Derek had a follow-up post this morning featuring his readers suggestions. You guessed it, there was no shortage of suggestions for government programs to cure the problem.
When I read his first post it brought to mind something that Holman Jenkins wrote in his opus on the financial crisis:
In the 1980s, America flirted with industrial policy and protectionism to meet what was regarded as a Japanese economic threat. But our entrepreneurial bias prevailed in the end: While the Japanese bureaucracy was directing that country’s technology giants to dominate the manufacture of computer memory chips, perceived as the “strategic” resource of the 21st century, Silicon Valley was mostly left to its own chaotic, mercurial devices — and ended up focusing on microprocessors, software, multimedia, and networking. Given birth were the personal computer industry and, in due course, the internet. Try to imagine Microsoft or Google springing from the plan of a bureaucrat at Japan’s Ministry of International Trade and Industry.

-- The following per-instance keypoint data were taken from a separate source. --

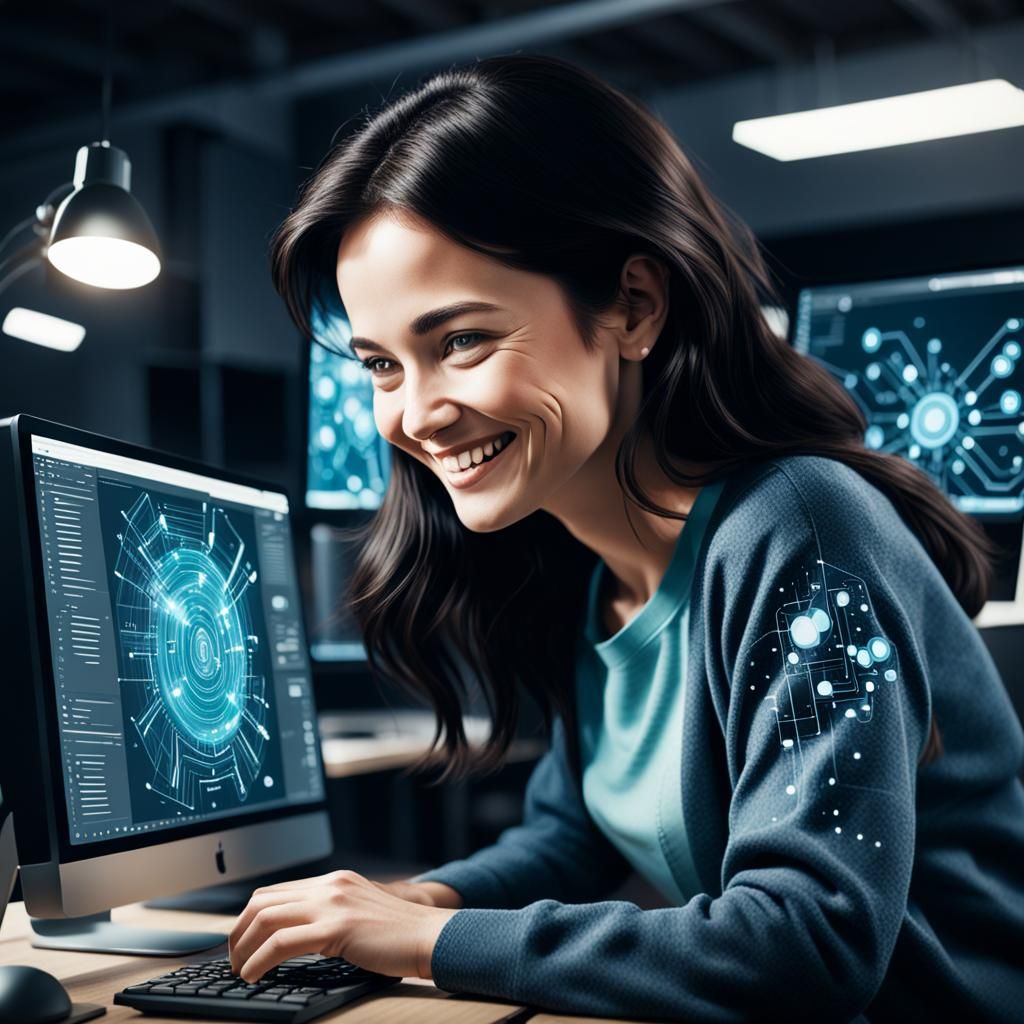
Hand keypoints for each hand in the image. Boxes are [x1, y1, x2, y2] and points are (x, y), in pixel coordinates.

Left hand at [228, 869, 458, 982]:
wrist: (431, 935)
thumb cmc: (400, 936)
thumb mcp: (361, 914)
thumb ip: (333, 916)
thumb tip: (296, 938)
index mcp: (335, 881)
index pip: (276, 892)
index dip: (250, 919)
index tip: (242, 943)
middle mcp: (330, 885)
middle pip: (263, 901)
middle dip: (238, 932)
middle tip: (233, 960)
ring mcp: (334, 903)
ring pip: (266, 917)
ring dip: (243, 947)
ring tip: (240, 970)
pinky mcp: (338, 927)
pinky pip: (282, 941)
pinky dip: (259, 960)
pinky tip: (254, 975)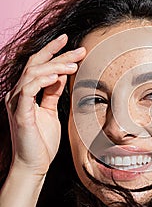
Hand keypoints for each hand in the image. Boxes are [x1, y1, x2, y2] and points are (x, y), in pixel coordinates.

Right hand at [5, 34, 85, 176]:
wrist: (34, 165)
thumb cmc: (42, 141)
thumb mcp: (50, 111)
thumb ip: (53, 93)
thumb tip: (61, 75)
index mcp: (26, 92)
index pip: (38, 64)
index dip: (52, 50)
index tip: (69, 41)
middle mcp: (18, 93)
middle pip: (36, 64)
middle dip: (58, 53)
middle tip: (80, 50)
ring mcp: (17, 102)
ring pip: (33, 73)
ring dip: (55, 65)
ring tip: (75, 65)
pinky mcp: (20, 113)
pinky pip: (28, 89)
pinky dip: (43, 80)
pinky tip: (58, 76)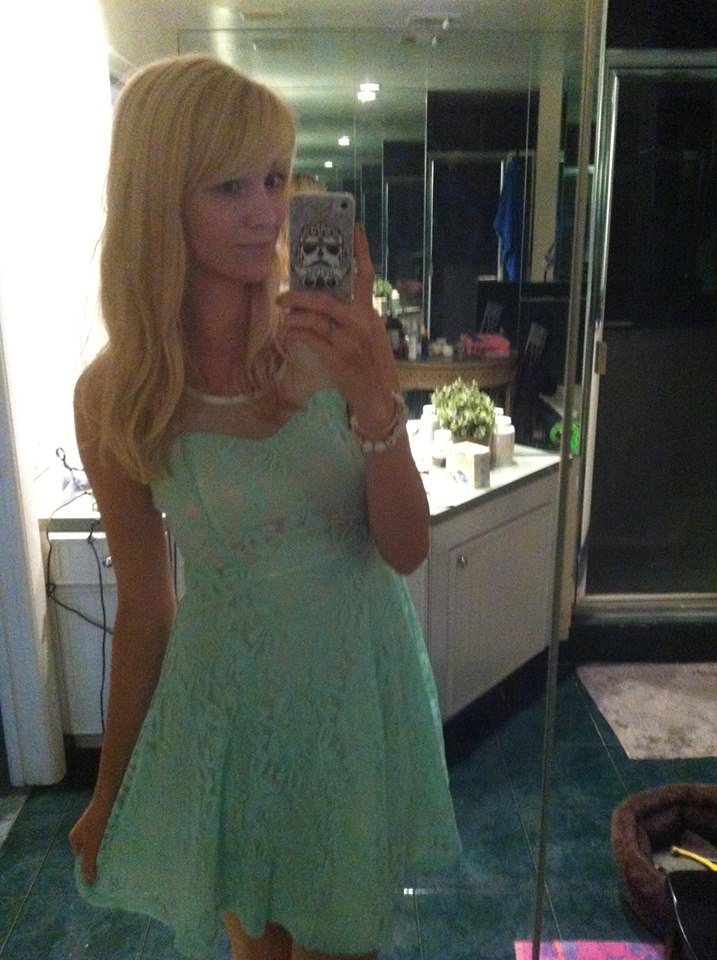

That’s a nonmistake we apparently won’t make again. With its vast ambitions across broad swaths of the economy — from health care to energy to education — look for endless acts of industrial favoritism from Obamanomics. President Obama, with his confident judgment that the future is “green” energy, that government can deliver “affordable” health care, that everyone can and should go to college, has all the hubris of a miti bureaucrat of the mid-1980s and little apparent appreciation that America’s strength is the decentralized economic agenda thrown up by entrepreneurs and inventors and opportunists whose every impulse Washington doesn’t try to corral and control with mandates and incentives.
New products, ideas and innovation come in fits and starts. You can’t program them, they spring forth from minds that might have been working out the problems for years. When they do come it’s often in a torrent as one idea feeds off of another. Like it or not there are cycles, sometimes unproductive like our recent fixation on financial engineering, but the system has a way of self-adjusting. It’s taken care of itself for a long time and there really isn’t any reason to think that it might not be able to continue in that mode.
There are a whole lot of reasons to think that having the government direct it will come to no good.